5. Milton, Paradise Lost, Book IX, line 233.
6. The Dft ends the paragraph on a more secular note: “& thus may she become a pleasing companion to the man of Science & of Sensibility, enabled to form the minds of her children to virtue & to knowledge & not less capable or willing to superintend the domestick oeconomy of her family for having wanderd beyond the limits of the dressing room & the kitchen, to which even some men of sense have been illiberal enough to wish us confined but as mankind appear in the present age to acquire more freedom of thought & action in politicks in Phylosophy & in religion, it is to be hoped that the liberality of their Sentiments with extend to the cultivation & improvement of the Femal mind which stands much in need of motives & incentives to draw it from the present pernicious modes of fashionable Levities & polite accomplishments—as they are termed to more rational & durable improvements, what is life, or its enjoyments without setled principals Laudable purposes & mental exertions, a mere vapour indeed & as pope expresses it
’Born to no end, they worse than useless grow
as waters poison when they cease to flow’”

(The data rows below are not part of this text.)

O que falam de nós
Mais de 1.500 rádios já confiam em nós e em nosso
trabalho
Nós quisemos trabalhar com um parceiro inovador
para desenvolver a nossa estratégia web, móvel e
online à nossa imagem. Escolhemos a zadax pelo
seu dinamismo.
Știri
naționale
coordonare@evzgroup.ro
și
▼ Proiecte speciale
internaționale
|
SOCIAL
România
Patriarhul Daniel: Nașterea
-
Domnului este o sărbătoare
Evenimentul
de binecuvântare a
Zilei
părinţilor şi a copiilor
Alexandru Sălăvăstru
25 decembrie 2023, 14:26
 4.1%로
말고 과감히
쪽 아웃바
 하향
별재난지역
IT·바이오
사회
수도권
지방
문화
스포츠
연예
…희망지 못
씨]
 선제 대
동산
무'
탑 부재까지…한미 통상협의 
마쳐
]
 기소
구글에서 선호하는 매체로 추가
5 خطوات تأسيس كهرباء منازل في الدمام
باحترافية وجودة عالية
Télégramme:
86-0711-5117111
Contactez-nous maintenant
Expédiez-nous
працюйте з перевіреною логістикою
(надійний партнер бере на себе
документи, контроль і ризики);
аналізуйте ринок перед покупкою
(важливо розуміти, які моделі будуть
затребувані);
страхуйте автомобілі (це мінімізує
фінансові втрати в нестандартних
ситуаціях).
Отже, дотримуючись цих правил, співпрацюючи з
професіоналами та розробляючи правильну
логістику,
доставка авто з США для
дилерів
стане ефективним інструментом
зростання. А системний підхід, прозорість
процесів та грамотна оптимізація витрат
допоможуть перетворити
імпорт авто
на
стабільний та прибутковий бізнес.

The quotation is not from Pope but from William Whitehead, “On Ridicule,” Poems on Several Occasions, London, 1754, lines 45–46.
7. Psalms, 104:15, and Ecclesiastes, 8:1.
8. Proverbs, 31:26.
9. Proverbs, 31:10–11.
10. Flora was the Roman goddess of flowering plants; Vertumnus was the Roman god of seasons and plant life, especially orchards (J. Lempriere, A Classical Dictionary, N.Y., 1816).
11. Elizabeth Helme, Louisa; or, The Cottage on the Moor, London, 1787. The Critical Review described Louisa as “a pleasing little artless tale, much superior, both in its plan and conduct, to the numerous productions of this class. Curiosity is skilfully excited, expectation kept momentarily alive, and, at last, the intricacies are unravelled very satisfactorily” (63:308 [April 1787]).